The task: Reproduce every line of the listing below word for word, leaving out the pictures.

Stored data:
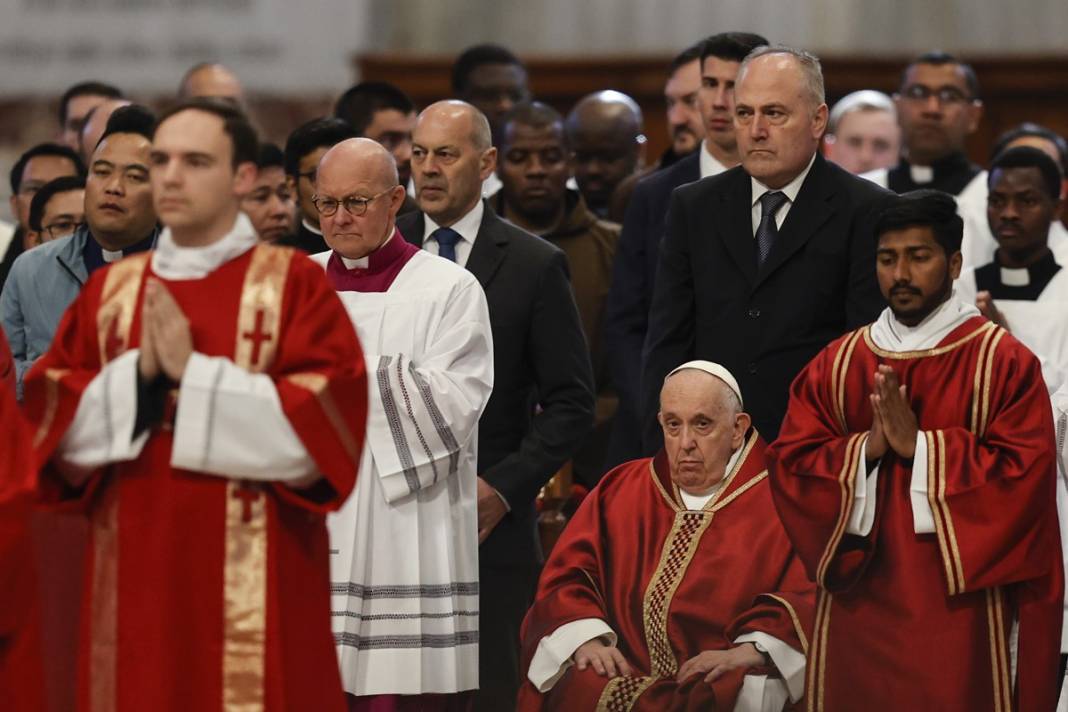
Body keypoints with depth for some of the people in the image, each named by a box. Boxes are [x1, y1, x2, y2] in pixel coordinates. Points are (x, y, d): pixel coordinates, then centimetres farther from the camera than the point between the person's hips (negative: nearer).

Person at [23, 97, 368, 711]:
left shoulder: (293, 283, 0)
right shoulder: (111, 290, 12)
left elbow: (325, 419, -11)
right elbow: (52, 419, 6)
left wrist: (193, 374, -13)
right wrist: (140, 375, -11)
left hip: (256, 587, -4)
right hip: (137, 581, 4)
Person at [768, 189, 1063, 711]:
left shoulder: (1004, 364, -2)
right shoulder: (835, 366, 10)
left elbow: (1024, 472, -12)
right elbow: (788, 465, 3)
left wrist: (919, 446, -17)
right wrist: (867, 448, -14)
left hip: (957, 611, -3)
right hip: (859, 608, 3)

Response for this exercise:
Body keypoints with depth for some of the people in the image, each named by a box. Boxes are [x1, y1, x2, y2] in pixel coordinates. Points are (x, y, d): pixel coordinates, then centimetres farther from the camera than the point between the person's hips (negative: nearer).

Person at [23, 97, 368, 711]:
left shoulder: (293, 283, 0)
right shoulder: (111, 290, 12)
left elbow: (325, 419, -11)
right elbow: (52, 419, 6)
left wrist: (193, 374, -13)
right wrist: (140, 375, -11)
left hip: (256, 587, -4)
right hip: (137, 581, 4)
Person at [768, 189, 1063, 711]:
left shoulder: (1004, 364, -2)
right shoulder: (835, 366, 10)
left elbow: (1024, 472, -12)
right elbow: (788, 465, 3)
left wrist: (919, 446, -17)
right wrist: (867, 448, -14)
left hip: (957, 611, -3)
right hip: (859, 608, 3)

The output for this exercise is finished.